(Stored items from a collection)
>>>>>

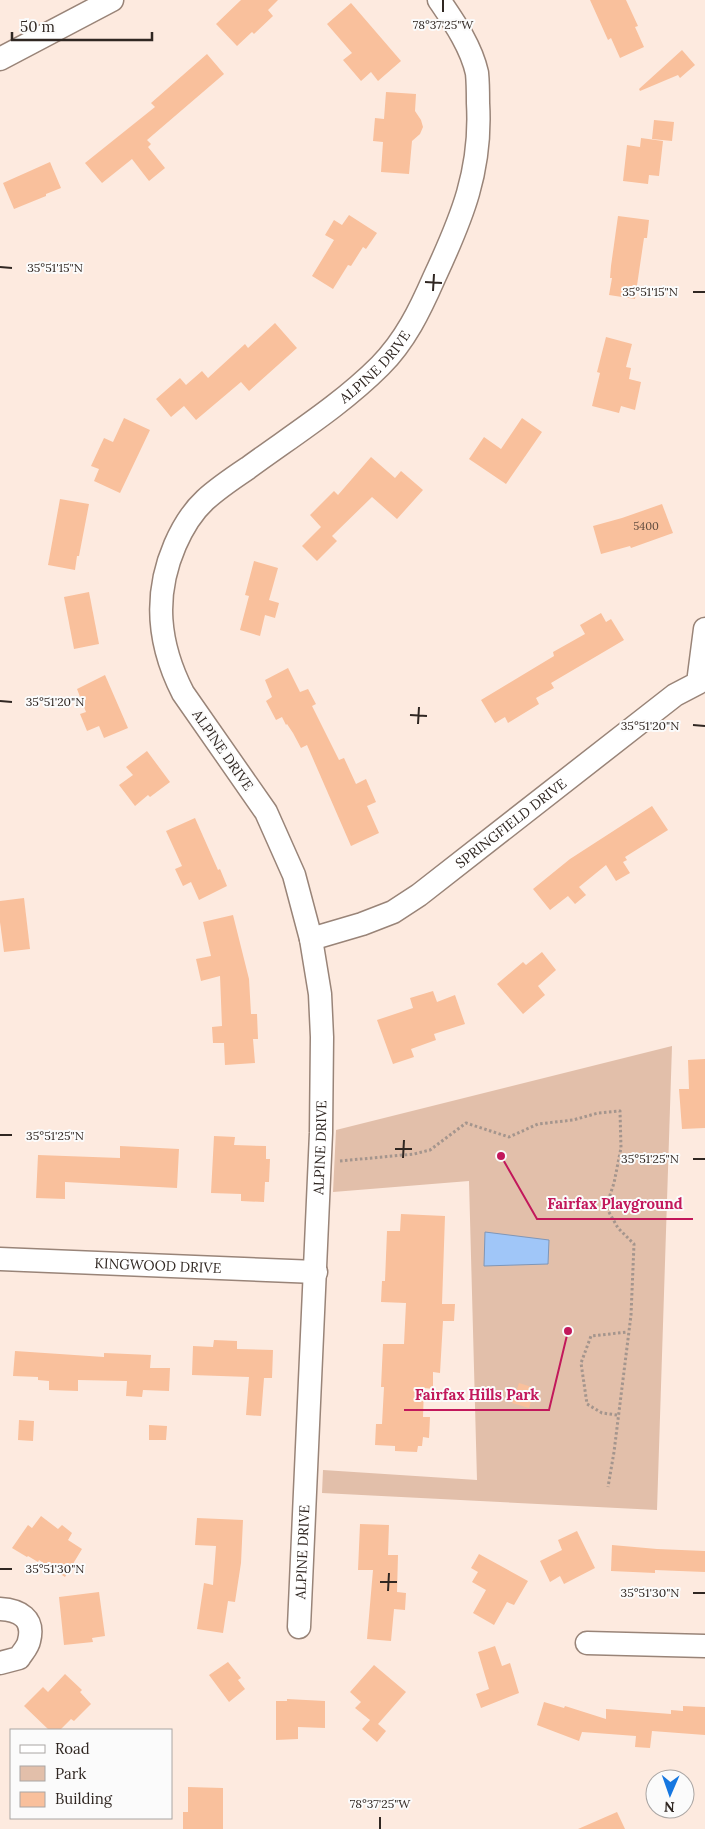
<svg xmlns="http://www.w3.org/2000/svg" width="705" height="1829" font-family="Lora,serif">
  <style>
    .green { fill: #e2bfaa }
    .water { fill: #a0c6f8; stroke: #7e96b8 }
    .building { fill: #f9c09c }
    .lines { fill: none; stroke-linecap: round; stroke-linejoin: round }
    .minor-casing { stroke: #998478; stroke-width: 25 }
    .path { stroke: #a4958d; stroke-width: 3; stroke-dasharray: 2.5 2.5; stroke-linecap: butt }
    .minor { stroke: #fff; stroke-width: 22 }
    .ticks { fill: none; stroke: #302722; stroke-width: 2 }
    .labels { text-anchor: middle; stroke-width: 4; stroke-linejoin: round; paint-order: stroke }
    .number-label { font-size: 11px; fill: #624d40 }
    .street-label { font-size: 14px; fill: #302722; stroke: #fbfbfb }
    .ticks-label { font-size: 12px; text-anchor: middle; fill: #302722; stroke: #fbfbfb; stroke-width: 4; stroke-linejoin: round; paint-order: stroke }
    .leader { fill: none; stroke: #c2185b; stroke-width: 2 }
    .callout-dot { fill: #c2185b; stroke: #fbfbfb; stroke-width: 2 }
    .callout-label { font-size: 15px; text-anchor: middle; font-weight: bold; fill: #c2185b; stroke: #fbfbfb; stroke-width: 4; stroke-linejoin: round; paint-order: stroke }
  </style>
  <rect width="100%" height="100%" fill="#fdeadf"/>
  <path class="green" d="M672,1046l-15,464 -335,-17 1,-23 154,10 -8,-299 -136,11 3,-62z"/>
  <path class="water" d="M485,1232l64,8 -1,24 -64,2z"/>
  <g class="building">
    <path d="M241,0h37l-10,10 5,6 -19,18 -2,-2 -15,14 -21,-22z"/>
    <path d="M590,0h36l12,26 -3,1 9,20 -24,11 -9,-20 -3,2z"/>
    <path d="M351,3l50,58 -23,20 -7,-9 -10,9 -18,-21 9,-7 -25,-29z"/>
    <path d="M682,50l13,15 -15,13 -2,-3 -38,16 -1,-2z"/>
    <path d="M207,54l17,20 -77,66 4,4 -3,3 17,21 -16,13 -17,-22 -30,24 -17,-20 70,-56 -4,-4z"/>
    <path d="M386,92l30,2 -1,17 6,9 2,7 -3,7 -8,7 -3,33 -28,-2 2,-30 -10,-1 2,-23 9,1z"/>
    <path d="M654,120l20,2 -2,19 -20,-2z"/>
    <path d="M641,138l22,3 -4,35 -10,-1 -1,9 -25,-3 4,-36 13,2z"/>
    <path d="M50,162l11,26 -15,6v2l-32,13 -11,-26z"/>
    <path d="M349,215l28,18 -11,16 -3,-2 -12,19 -3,-1 -15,24 -21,-13 22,-36 -9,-5 9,-15 8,5z"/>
    <path d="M618,216l31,4 -2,18h-3l-9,61 -26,-4 3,-17h-2l1,-12z"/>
    <path d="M275,323l22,25 -48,43 -8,-9 -45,38 -12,-14 -13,11 -15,-18 24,-21 6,7 16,-14 6,7 37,-34 3,4z"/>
    <path d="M606,337l26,7 -6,23 5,1 -2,11 12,3 -6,28 -14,-4 -2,7 -27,-7 8,-33 -3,-1z"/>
    <path d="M124,418l26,12 -30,63 -26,-12 5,-12 -8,-3 13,-28 9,4z"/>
    <path d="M522,418l20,14 -36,52 -37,-25 15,-22 17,12z"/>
    <path d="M371,457l24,21 6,-7 22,19 -26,29 -25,-22 -40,39 5,5 -20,20 -15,-15 19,-19 -11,-12 24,-24 4,4z"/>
    <path d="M60,499l29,5 -10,52h-2l-2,14 -27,-5z"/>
    <path d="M662,504l11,29 -42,15 -1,-2 -29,8 -8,-28 29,-8z"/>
    <path d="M254,561l24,7 -9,32 10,3 -4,15 -10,-3 -5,21 -20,-6 9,-34 -4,-1z"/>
    <path d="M89,592l10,52 -25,5 -10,-52z"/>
    <path d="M601,613l5,9 5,-3 13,21 -73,43 3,5 -18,10 3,6 -31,19 -3,-6 -10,6 -14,-23 73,-44 -1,-4 32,-18 -5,-9z"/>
    <path d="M288,668l12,24 8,-3 8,15 -4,2 27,54 5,-2 12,26 10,-5 10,23 -9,4 12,27 -28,13 -44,-101 -6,3 -8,-15 -6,-9 -1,1 -4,-8 -6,3 -10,-19 6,-4 -7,-17z"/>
    <path d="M105,675l23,53 -24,10 -5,-12 -12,5 -7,-17 6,-2 -9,-23z"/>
    <path d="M147,751l23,31 -20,15 -2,-2 -13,11 -16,-21 14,-10 -7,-8z"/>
    <path d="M652,806l16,24 -43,27 2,3 -4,2 7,11 -14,8 -10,-16 -27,22 7,8 -11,9 -7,-8 -18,14 -17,-21 37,-30z"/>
    <path d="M195,818l23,52 2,-1 7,17 -28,14 -8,-18 -8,4 -8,-17 7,-3 -16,-35z"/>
    <path d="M24,898l6,51 -26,3 -4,-30v-21z"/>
    <path d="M233,915l16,64 2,35h6l1,25h-5l2,24 -30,2 -1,-22h-11l-1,-16 10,-1 -2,-50 -19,5 -5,-22 15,-3 -8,-34z"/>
    <path d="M542,952l14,18 -18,16 7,9 -22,19 -26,-30 26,-22 3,3z"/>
    <path d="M433,991l4,11 18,-7 10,29 -31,10 2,6 -25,9 3,8 -21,7 -16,-44 36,-12 -3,-10z"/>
    <path d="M705,1059v69l-23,1 -3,-40h10l-1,-29z"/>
    <path d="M214,1136l21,1 -1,8 32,1v13h4l-1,23h-4l-1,20 -23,-1v-7l-30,-1z"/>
    <path d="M120,1146l59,3 -2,39 -112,-6v17l-29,-1 2,-43 82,3z"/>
    <path d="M401,1214l44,2 -3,88h13l-1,17h-11l-3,52 -7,-1v17l-9,-1 -1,29h7l-1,21 -6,-1 -1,9h-4l-1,6 -22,-1v-5l-20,-1 1,-21h6l2,-37h-3l2,-43h21l2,-41 -25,-1 1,-21h3l2,-50h13z"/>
    <path d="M214,1340l23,1v8l36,1 -1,28h-8l-3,38 -15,-1 3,-38 -57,-2 1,-29 20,1z"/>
    <path d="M15,1351l89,6v-4l47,2 -1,13h20l-1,23 -26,-1 -1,7 -16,-1 1,-15 -49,-1v11l-29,-1v-9l-11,-1v-3l-25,-1z"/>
    <path d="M519,1383l16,5 -6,20 -17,-5z"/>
    <path d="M19,1420l15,1 -1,20 -15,-1z"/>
    <path d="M149,1425l18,1 -1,14h-17z"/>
    <path d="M41,1516l17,13 4,-4 10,8 -4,7 14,9 -17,28 -26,-17 -1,2 -10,-6 -1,1 -15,-9 16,-23 4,3z"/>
    <path d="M197,1518l46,2 -2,43 -6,39 -7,-1 -5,32 -26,-4 7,-46 9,2 3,-39 -21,-1z"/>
    <path d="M360,1524l29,1 -1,30h10l-1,37 9,1 -1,17 -11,-1 -3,32 -24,-2 6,-69h-15z"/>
    <path d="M577,1531l18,37 -31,16 -4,-8 -10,6 -10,-21 22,-11 -4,-10z"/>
    <path d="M612,1545l45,4 48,2v21l-50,-2v3l-44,-2z"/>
    <path d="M479,1554l49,27 -14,24 -7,-3 -13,23 -21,-12 13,-23 -14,-8 6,-10 -7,-4z"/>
    <path d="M99,1592l6,44 -13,2 1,4 -29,3 -5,-48z"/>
    <path d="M495,1646l7,20 8,-3 9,30 -38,15 -5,-14 13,-5 -11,-37z"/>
    <path d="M228,1662l13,16 -3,2 7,9 -16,13 -20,-27z"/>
    <path d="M374,1665l32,27 -28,32 8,7 -9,11 -15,-13 8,-9 -15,-12 6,-6 -11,-10z"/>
    <path d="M65,1674l17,16 -2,2 11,12 -17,17 -3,-2 -11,11h-11l-25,-24 19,-19 5,5z"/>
    <path d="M287,1699l38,2v27l-27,-1v12l-22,1v-39h11z"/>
    <path d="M544,1702l20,6 1,-2 41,13v-10l65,5v-4l12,1v-5l22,1v28l-53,-4 -2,17 -15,-1 1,-11 -54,-4 -3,9 -42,-16z"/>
    <path d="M188,1787l35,1v41h-40v-17h5z"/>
    <path d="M617,1812l8,17h-47z"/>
  </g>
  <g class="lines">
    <defs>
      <g id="minor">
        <path d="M0,59l112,-59"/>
        <path id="s1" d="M311,939l51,-15 31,-12 26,-17 256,-200 23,-12 7,-54"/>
        <path id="s2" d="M0,1259l316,13"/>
        <path d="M0,1609c19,1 35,9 29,32 -1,6 -7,12 -10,17l-19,5"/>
        <path id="s3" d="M299,1627l22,-494 1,-96 -2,-43 -9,-55 -17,-64 -28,-63 -83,-119c-25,-49 -30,-97 -8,-148 7,-16 17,-33 30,-45 13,-12 28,-22 43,-32 45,-33 93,-63 132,-102 25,-25 40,-56 54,-88 28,-60 48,-108 44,-175 0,-10 0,-20 -1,-30 -6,-27 -23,-51 -38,-73"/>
        <path d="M587,1643l118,3"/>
      </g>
    </defs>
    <use href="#minor" class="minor-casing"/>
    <g class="path">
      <path d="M340,1161l74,-7 16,-4 36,-27 43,14 29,-13 35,-4 25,-7 22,-2 1,37 -7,35 -8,24 12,21 16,16 -3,71 -17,137 -6,35"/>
      <path d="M617,1415l-15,-2 -15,-9 -6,-41 10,-27 37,-4"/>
    </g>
    <use href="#minor" class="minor"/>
  </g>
  <path class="ticks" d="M443,12v-12M0,267l12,1M425,282l17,1M433,291l1,-17M693,292h12M0,701l12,1M410,715l17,1M418,724l1,-17M693,725l12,1M0,1135h12M395,1149h17M403,1158l1,-18M693,1159h12M0,1569h12M380,1582h17M388,1591l1,-18M693,1593h12M380,1829v-12"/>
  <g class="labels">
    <g class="number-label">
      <text x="646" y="530">5400</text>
    </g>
    <g class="street-label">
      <text dy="5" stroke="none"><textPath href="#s3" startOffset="1394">ALPINE DRIVE</textPath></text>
      <text transform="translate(223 750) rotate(55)" y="5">ALPINE DRIVE</text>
      <text dy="5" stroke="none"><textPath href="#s1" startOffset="234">SPRINGFIELD DRIVE</textPath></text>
      <text dy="5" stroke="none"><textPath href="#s3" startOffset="480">ALPINE DRIVE</textPath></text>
      <text dy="5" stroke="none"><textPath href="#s2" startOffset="158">KINGWOOD DRIVE</textPath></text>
      <text dy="5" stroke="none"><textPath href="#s3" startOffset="75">ALPINE DRIVE</textPath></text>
    </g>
  </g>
  <g class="ticks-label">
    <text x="443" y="29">78°37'25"W</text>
    <text x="55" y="272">35°51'15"N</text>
    <text x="650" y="296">35°51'15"N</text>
    <text x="55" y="706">35°51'20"N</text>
    <text x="650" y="730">35°51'20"N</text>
    <text x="55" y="1140">35°51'25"N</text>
    <text x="650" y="1163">35°51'25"N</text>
    <text x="55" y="1573">35°51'30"N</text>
    <text x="650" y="1597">35°51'30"N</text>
    <text x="380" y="1808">78°37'25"W</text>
  </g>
  <path class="leader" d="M501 1156L537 1219H693M568 1331L549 1410H404"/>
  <g class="callout-dot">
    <circle cx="501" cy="1156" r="5"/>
    <circle cx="568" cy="1331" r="5"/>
  </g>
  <g class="callout-label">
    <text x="615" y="1209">Fairfax Playground</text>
    <text x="477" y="1400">Fairfax Hills Park</text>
  </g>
  <rect x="10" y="1729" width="162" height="90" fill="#fbfbfb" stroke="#aaa6a4"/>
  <rect x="20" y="1745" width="25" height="8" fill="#ffffff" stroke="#aaa6a4"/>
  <text x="55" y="1754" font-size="15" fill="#302722">Road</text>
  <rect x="20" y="1766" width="25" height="15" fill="#e2bfaa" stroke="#aaa6a4"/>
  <text x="55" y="1779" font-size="15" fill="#302722">Park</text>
  <rect x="20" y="1792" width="25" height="15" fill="#f9c09c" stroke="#aaa6a4"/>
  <text x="55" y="1804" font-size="15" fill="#302722">Building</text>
  <g transform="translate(670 1794) rotate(182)"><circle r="24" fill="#fbfbfb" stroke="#aaa6a4"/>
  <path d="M0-4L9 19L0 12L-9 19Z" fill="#1677e0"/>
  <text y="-8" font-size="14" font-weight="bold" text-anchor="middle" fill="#302722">N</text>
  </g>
  <path d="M12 32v8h140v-8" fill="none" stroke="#302722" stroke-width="2.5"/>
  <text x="20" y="32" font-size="15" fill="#302722" stroke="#fbfbfb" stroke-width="4" paint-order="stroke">50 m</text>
</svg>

<<<<<

• _Problem requirements_
Report each line of the data that includes the string "lines".

• _Exercise result_
    .lines { fill: none; stroke-linecap: round; stroke-linejoin: round }
  <g class="lines">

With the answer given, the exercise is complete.